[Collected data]
----

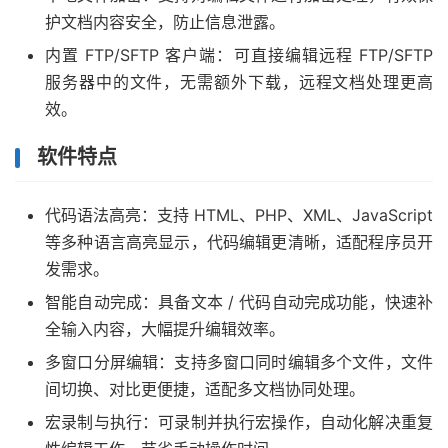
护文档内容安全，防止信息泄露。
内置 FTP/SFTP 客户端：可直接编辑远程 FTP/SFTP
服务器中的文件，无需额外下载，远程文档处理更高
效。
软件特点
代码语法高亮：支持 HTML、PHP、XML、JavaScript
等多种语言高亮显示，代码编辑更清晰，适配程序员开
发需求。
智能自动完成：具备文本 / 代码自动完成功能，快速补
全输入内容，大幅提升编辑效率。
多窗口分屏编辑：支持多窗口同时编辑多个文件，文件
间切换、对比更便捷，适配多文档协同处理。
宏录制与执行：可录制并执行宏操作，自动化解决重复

----

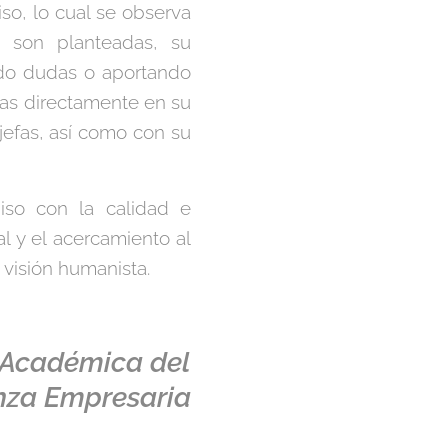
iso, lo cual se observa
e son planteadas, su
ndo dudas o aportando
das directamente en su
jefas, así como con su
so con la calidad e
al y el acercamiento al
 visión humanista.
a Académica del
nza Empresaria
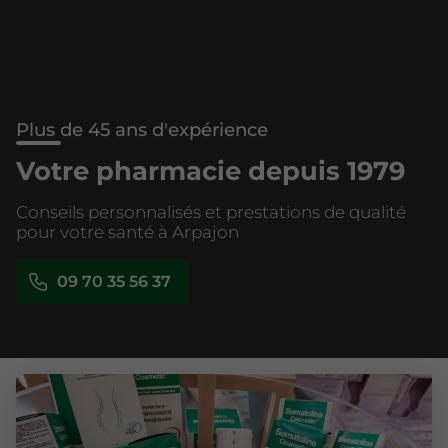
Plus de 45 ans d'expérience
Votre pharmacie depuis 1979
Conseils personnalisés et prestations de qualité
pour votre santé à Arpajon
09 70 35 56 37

----

▸ TASK DIRECTIONS:
Write out the lines of the listing from the line containing "iso, lo cual se observa" through the line containing "09 70 35 56 37", exactly as they appear. Omit the pictures from your answer.

▸ WRITTEN SOLUTION:
iso, lo cual se observa
e son planteadas, su
ndo dudas o aportando
das directamente en su
jefas, así como con su
so con la calidad e
al y el acercamiento al
 visión humanista.
a Académica del
nza Empresaria
Plus de 45 ans d'expérience
Votre pharmacie depuis 1979
Conseils personnalisés et prestations de qualité
pour votre santé à Arpajon
09 70 35 56 37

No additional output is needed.